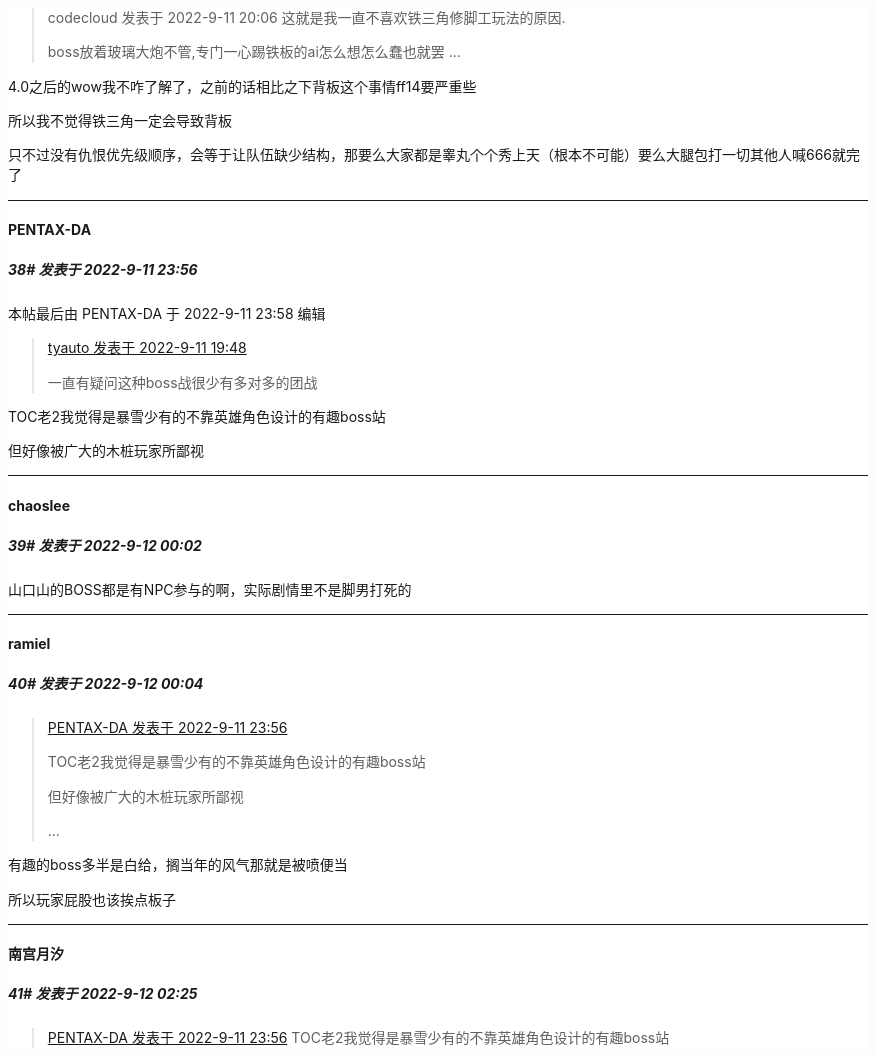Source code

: <blockquote>codecloud 发表于 2022-9-11 20:06
这就是我一直不喜欢铁三角修脚工玩法的原因.

boss放着玻璃大炮不管,专门一心踢铁板的ai怎么想怎么蠢也就罢 ...</blockquote>
4.0之后的wow我不咋了解了，之前的话相比之下背板这个事情ff14要严重些

所以我不觉得铁三角一定会导致背板

只不过没有仇恨优先级顺序，会等于让队伍缺少结构，那要么大家都是睾丸个个秀上天（根本不可能）要么大腿包打一切其他人喊666就完了

*****

####  PENTAX-DA  
##### 38#       发表于 2022-9-11 23:56

 本帖最后由 PENTAX-DA 于 2022-9-11 23:58 编辑 
<blockquote><a href="httphttps://bbs.saraba1st.com/2b/forum.php?mod=redirect&amp;goto=findpost&amp;pid=57442062&amp;ptid=2091840" target="_blank">tyauto 发表于 2022-9-11 19:48</a>

一直有疑问这种boss战很少有多对多的团战</blockquote>
TOC老2我觉得是暴雪少有的不靠英雄角色设计的有趣boss站

但好像被广大的木桩玩家所鄙视

*****

####  chaoslee  
##### 39#       发表于 2022-9-12 00:02

山口山的BOSS都是有NPC参与的啊，实际剧情里不是脚男打死的

*****

####  ramiel  
##### 40#       发表于 2022-9-12 00:04

<blockquote><a href="httphttps://bbs.saraba1st.com/2b/forum.php?mod=redirect&amp;goto=findpost&amp;pid=57446145&amp;ptid=2091840" target="_blank">PENTAX-DA 发表于 2022-9-11 23:56</a>

TOC老2我觉得是暴雪少有的不靠英雄角色设计的有趣boss站

但好像被广大的木桩玩家所鄙视

 ...</blockquote>
有趣的boss多半是白给，搁当年的风气那就是被喷便当

所以玩家屁股也该挨点板子

*****

####  南宫月汐  
##### 41#       发表于 2022-9-12 02:25

<blockquote><a href="httphttps://bbs.saraba1st.com/2b/forum.php?mod=redirect&amp;goto=findpost&amp;pid=57446145&amp;ptid=2091840" target="_blank">PENTAX-DA 发表于 2022-9-11 23:56</a>
TOC老2我觉得是暴雪少有的不靠英雄角色设计的有趣boss站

* ASSIGNMENT *
Look through the entries above. Extract each line with the word "blockquote".

* EXERCISE RESPONSE *
: <blockquote>codecloud 发表于 2022-9-11 20:06
boss放着玻璃大炮不管,专门一心踢铁板的ai怎么想怎么蠢也就罢 ...</blockquote>
<blockquote><a href="httphttps://bbs.saraba1st.com/2b/forum.php?mod=redirect&amp;goto=findpost&amp;pid=57442062&amp;ptid=2091840" target="_blank">tyauto 发表于 2022-9-11 19:48</a>
一直有疑问这种boss战很少有多对多的团战</blockquote>
<blockquote><a href="httphttps://bbs.saraba1st.com/2b/forum.php?mod=redirect&amp;goto=findpost&amp;pid=57446145&amp;ptid=2091840" target="_blank">PENTAX-DA 发表于 2022-9-11 23:56</a>
 ...</blockquote>
<blockquote><a href="httphttps://bbs.saraba1st.com/2b/forum.php?mod=redirect&amp;goto=findpost&amp;pid=57446145&amp;ptid=2091840" target="_blank">PENTAX-DA 发表于 2022-9-11 23:56</a>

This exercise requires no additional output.